To clarify, I am not doing anything illegal to get the money, looking to avoid taxes, or looking to obscure the ownership of the assets. I just want them held by a non-US entity. And this may be impossible.

In short, I would like to avoid having my assets stripped from us as was done to people who were fleeing Germany in the 1930s.
posted by donpardo at 6:35 AM on June 26, 2022 [2 favorites]

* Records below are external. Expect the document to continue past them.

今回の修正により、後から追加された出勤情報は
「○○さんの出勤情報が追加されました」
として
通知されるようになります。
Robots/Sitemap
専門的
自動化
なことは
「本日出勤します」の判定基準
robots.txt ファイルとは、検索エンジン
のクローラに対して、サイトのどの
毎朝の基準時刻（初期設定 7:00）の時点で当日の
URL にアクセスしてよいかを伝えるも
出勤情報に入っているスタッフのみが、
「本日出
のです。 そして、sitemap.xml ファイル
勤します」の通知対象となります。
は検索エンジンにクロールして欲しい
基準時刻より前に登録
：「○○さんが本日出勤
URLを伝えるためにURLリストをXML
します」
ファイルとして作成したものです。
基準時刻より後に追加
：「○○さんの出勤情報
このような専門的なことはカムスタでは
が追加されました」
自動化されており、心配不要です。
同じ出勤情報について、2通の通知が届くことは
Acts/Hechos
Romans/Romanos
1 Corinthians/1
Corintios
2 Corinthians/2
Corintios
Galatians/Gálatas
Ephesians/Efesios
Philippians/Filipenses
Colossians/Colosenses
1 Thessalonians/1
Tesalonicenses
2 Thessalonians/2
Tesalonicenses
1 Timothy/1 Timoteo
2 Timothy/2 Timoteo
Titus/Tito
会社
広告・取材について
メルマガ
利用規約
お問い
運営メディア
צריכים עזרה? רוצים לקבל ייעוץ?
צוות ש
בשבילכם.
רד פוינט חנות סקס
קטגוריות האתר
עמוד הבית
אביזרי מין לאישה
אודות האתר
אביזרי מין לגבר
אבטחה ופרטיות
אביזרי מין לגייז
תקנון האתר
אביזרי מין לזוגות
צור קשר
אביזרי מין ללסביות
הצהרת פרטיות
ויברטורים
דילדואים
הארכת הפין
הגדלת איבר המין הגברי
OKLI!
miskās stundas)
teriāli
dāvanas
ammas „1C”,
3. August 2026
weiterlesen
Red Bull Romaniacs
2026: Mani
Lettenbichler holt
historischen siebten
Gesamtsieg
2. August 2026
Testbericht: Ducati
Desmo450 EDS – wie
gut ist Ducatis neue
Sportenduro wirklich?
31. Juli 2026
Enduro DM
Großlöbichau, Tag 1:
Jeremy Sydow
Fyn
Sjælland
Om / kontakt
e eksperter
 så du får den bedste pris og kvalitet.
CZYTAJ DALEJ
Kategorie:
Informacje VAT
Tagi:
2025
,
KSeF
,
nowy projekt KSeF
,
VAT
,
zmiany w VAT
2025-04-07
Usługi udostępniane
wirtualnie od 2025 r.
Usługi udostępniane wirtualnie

Not impossible! But you will probably not be able to invest in the exact same securities you own in the US. The details will depend on the specific country where you're looking to invest the money and what you want to invest in, though. (Like, some countries make it very difficult for foreigners to purchase real estate while others encourage it; some overseas funds allow investment by US persons, others don't.)
posted by mskyle at 6:47 AM on June 26, 2022

Best answer: The easiest way to do this is to use the various banks that work with "visa by investment" schemes in various countries -- these banks will already be set up to deal with foreigners, will already have procedures for filing the necessary paperwork, and are domiciled in their respective countries (so seizure would have to go through local authorities).

There are both depositary and investment banks for these purposes; they typically will only do business in their home nation, with no branches or divisions located elsewhere. Historically most have been deposit-only (you have a literal box in their safe), but many now have investment operations -- note that they will tend to be set up to have you invest in THEIR specific funds, because those funds have been set up for access by foreigners. Some of them may not want to take custody of your existing investments.

So, do research on "golden visa" programs and look for ones that allow monetary investments (some require real estate purchases, others require you to just gift money to their government; these programs are worthless for your needs). Once you find those programs, research which banks work with them. You should expect to jump through a metric shit-ton of "know your client" paperwork -- if you don't have to fill out like twenty pages of stuff, you may want to reconsider which bank you're dealing with because their other clients might be cartel guys.

Alternatively, there are legal firms that can do this for you, but they will charge quite a lot of money -- starting at around $10K for basics, running up past $60K to actually do golden visa paperwork and application on your behalf. If you only want the banking side of things, not the residency permit, then of course you're down on the cheaper end of that.
posted by aramaic at 7:33 AM on June 26, 2022 [3 favorites]

Best answer: Note that if you have tax-advantaged investment accounts, it may well be impossible to move that money beyond the reach of U.S. authorities, short of withdrawing it all and facing the whopping penalties.
posted by praemunire at 12:31 PM on June 26, 2022 [2 favorites]

If you’re considering renouncing your citizenship, it is my understanding that the US would still require you to report accounts with over $10K and file taxes annually for 10 years after you renounce.
posted by syzygy at 4:37 AM on June 28, 2022

Based on your update, I think this is actually pretty simple. If you hold assets outside of the United States, the U.S. court would always have to go through the local legal system to seize any property. As this State Department site notes, the United States doesn’t have any treaty or agreement with any other country to recognize or enforce jurisdiction (sorry can’t link on mobile):

So this question may be better put as “What’s the best way to transfer financial assets from the United States to x country?”
posted by exutima at 4:23 PM on June 28, 2022

So this question may be better put as “What’s the best way to transfer financial assets from the United States to x country?”

…and, in a FATCA/FBAR world, the easiest way to do that is to transfer to a bank that’s built to deal with foreigners. Your usual random bank may be extremely unwilling to deal with the paperwork unless they’re literally built to deal with foreign money. That’s the whole point of using golden visa banks — they know they have to jump through hoops to get your money and those are hoops they’re happy to jump through.